The customer likes SteelCo's straightforward pricing policy and agrees to purchase 20,000 tons of steel per month from SteelCo. In order to honor its pricing promise without putting the company's margins at risk to rising prices, SteelCo purchases from Enron a one-year price cap on hot-rolled steel at $250/short ton for 20,000 tons per month.

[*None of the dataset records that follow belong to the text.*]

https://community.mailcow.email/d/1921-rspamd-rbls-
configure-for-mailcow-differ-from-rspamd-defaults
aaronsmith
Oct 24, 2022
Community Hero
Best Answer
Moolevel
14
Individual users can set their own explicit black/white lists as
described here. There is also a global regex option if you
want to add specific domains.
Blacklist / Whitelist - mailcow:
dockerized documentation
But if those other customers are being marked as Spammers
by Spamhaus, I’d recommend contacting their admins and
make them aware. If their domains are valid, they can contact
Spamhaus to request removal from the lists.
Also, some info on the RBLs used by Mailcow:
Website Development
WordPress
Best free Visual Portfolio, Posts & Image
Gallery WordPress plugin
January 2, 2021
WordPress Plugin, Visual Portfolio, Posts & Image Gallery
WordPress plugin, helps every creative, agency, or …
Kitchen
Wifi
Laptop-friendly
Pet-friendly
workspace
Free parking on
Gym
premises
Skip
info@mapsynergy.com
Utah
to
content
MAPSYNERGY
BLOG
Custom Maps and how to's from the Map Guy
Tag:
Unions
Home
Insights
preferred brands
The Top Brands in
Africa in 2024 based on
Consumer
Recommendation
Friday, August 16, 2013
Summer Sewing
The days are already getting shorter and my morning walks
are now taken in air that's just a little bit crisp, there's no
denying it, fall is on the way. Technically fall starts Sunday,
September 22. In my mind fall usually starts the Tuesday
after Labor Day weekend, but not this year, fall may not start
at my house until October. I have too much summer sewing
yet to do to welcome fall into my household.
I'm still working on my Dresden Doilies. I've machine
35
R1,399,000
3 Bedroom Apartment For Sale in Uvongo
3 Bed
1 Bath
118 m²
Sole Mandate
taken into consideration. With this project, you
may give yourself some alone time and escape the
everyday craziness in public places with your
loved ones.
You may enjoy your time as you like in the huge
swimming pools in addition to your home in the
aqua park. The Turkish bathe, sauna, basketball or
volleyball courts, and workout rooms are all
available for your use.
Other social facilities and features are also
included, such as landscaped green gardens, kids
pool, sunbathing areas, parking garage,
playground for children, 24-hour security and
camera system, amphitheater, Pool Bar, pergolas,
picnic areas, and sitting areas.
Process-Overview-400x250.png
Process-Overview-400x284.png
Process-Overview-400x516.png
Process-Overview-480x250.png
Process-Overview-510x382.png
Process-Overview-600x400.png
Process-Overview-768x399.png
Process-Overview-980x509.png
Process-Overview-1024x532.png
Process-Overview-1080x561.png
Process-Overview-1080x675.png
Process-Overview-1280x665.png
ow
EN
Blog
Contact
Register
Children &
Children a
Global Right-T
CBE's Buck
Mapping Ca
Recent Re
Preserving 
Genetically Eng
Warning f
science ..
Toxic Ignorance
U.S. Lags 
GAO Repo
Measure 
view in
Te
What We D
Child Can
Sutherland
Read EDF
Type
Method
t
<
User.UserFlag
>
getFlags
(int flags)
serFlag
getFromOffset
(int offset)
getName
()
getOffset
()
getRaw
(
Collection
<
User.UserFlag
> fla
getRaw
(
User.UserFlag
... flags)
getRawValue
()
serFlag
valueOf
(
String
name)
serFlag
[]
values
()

The cost of the cap is $7/short ton.
During the Life of the Price Cap
- SteelCo continues to buy hot-rolled steel from its regular supplier(s) at market price.
- Enron receives a $7/short ton premium from SteelCo for the $250/short ton price cap.
- If the market price for hot-rolled steel goes above $250/short ton in a given month, Enron will pay the difference to SteelCo.
- The effective cost of hot-rolled steel paid by SteelCo is the index price up to a maximum price of $250/short ton plus the $7/short ton premium paid for the cap.
- SteelCo has, for a known cost of $7/ton, captured new business by meeting the customer's product pricing needs without putting the company at risk to rising steel prices in the process.
Floor: Producer Application
SteelKing, a producer of hot-rolled steel, anticipates plant upgrades starting in three months' time and lasting for four months. The company intends to build extra hot-rolled steel inventory of 80,000 tons over the next three months to meet sales obligations during the four-month period the plant is taken off-line. There is a concern that prices could soften over the four-month period, squeezing the margin on the excess inventory to be sold during that time.
To protect against a sharp price reduction during the turnaround period, SteelKing buys a four-month hot-rolled steel price floor today that becomes effective in three months' time. The floor price is set at $250/short ton for 80,000 tons over the four-month period. The cost of the floor is $6/short ton.
During the Life of the Price Floor
- SteelKing sells excess hot-rolled inventory to its customers at prevailing index prices.
- Enron receives a $6/short ton premium from SteelKing for the $250/short ton price floor.
- If the index price for hot-rolled steel is greater than the $250/short ton floor price, there is no action under the floor contract. The effective price received by SteelKing for its hot-rolled steel is the index price less the $6/short ton premium.
- If the index price goes below the $250/short ton floor price to $240/short ton, for example, SteelKing will receive the $10/short ton difference from Enron. In this instance, SteelKing's effective price for hot-rolled steel is $244/short ton (the $250/short ton floor price less the $6/short ton premium).
- In summary, the price floor has established a minimum price of $250/short ton with full upside potential at a known cost of $6/short ton.